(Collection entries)
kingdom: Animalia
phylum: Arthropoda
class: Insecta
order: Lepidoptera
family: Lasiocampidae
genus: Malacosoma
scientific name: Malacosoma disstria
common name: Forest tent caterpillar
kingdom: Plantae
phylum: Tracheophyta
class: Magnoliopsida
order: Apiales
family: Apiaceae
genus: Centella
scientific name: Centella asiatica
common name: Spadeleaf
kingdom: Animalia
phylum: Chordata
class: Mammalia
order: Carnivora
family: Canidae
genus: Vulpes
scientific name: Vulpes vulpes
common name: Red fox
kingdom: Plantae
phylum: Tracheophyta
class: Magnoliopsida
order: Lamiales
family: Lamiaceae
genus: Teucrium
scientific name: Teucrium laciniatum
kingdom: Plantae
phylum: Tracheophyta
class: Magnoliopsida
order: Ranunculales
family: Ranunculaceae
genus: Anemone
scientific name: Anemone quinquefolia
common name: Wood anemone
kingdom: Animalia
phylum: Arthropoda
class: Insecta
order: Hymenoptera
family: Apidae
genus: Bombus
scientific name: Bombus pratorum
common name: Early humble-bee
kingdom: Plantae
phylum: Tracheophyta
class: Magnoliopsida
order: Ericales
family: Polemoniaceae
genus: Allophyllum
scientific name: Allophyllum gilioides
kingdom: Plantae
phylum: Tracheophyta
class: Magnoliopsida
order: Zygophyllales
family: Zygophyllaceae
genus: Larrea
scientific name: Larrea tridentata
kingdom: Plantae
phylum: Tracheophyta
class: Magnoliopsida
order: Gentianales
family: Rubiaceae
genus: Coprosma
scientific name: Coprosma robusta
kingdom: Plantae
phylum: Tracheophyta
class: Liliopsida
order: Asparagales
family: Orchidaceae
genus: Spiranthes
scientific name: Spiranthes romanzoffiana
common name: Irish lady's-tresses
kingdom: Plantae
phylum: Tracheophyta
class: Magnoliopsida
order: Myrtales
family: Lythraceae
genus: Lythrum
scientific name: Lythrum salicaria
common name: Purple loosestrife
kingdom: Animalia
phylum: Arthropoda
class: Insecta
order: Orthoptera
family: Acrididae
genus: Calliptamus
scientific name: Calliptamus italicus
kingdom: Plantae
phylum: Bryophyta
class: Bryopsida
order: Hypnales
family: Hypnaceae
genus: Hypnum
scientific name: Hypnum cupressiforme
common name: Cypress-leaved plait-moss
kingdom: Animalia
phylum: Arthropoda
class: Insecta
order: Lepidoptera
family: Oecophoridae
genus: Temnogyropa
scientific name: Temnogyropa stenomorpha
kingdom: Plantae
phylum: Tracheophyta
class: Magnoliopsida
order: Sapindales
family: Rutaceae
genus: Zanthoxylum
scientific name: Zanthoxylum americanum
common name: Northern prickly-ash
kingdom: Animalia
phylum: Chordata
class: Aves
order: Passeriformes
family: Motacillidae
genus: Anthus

» Given exercise
Reproduce word for word the lines of the records from the first one through the line containing "scientific name: Hypnum cupressiforme", with both ends included.

» Completed exercise
kingdom: Animalia
phylum: Arthropoda
class: Insecta
order: Lepidoptera
family: Lasiocampidae
genus: Malacosoma
scientific name: Malacosoma disstria
common name: Forest tent caterpillar
kingdom: Plantae
phylum: Tracheophyta
class: Magnoliopsida
order: Apiales
family: Apiaceae
genus: Centella
scientific name: Centella asiatica
common name: Spadeleaf
kingdom: Animalia
phylum: Chordata
class: Mammalia
order: Carnivora
family: Canidae
genus: Vulpes
scientific name: Vulpes vulpes
common name: Red fox
kingdom: Plantae
phylum: Tracheophyta
class: Magnoliopsida
order: Lamiales
family: Lamiaceae
genus: Teucrium
scientific name: Teucrium laciniatum
kingdom: Plantae
phylum: Tracheophyta
class: Magnoliopsida
order: Ranunculales
family: Ranunculaceae
genus: Anemone
scientific name: Anemone quinquefolia
common name: Wood anemone
kingdom: Animalia
phylum: Arthropoda
class: Insecta
order: Hymenoptera
family: Apidae
genus: Bombus
scientific name: Bombus pratorum
common name: Early humble-bee
kingdom: Plantae
phylum: Tracheophyta
class: Magnoliopsida
order: Ericales
family: Polemoniaceae
genus: Allophyllum
scientific name: Allophyllum gilioides
kingdom: Plantae
phylum: Tracheophyta
class: Magnoliopsida
order: Zygophyllales
family: Zygophyllaceae
genus: Larrea
scientific name: Larrea tridentata
kingdom: Plantae
phylum: Tracheophyta
class: Magnoliopsida
order: Gentianales
family: Rubiaceae
genus: Coprosma
scientific name: Coprosma robusta
kingdom: Plantae
phylum: Tracheophyta
class: Liliopsida
order: Asparagales
family: Orchidaceae
genus: Spiranthes
scientific name: Spiranthes romanzoffiana
common name: Irish lady's-tresses
kingdom: Plantae
phylum: Tracheophyta
class: Magnoliopsida
order: Myrtales
family: Lythraceae
genus: Lythrum
scientific name: Lythrum salicaria
common name: Purple loosestrife
kingdom: Animalia
phylum: Arthropoda
class: Insecta
order: Orthoptera
family: Acrididae
genus: Calliptamus
scientific name: Calliptamus italicus
kingdom: Plantae
phylum: Bryophyta
class: Bryopsida
order: Hypnales
family: Hypnaceae
genus: Hypnum
scientific name: Hypnum cupressiforme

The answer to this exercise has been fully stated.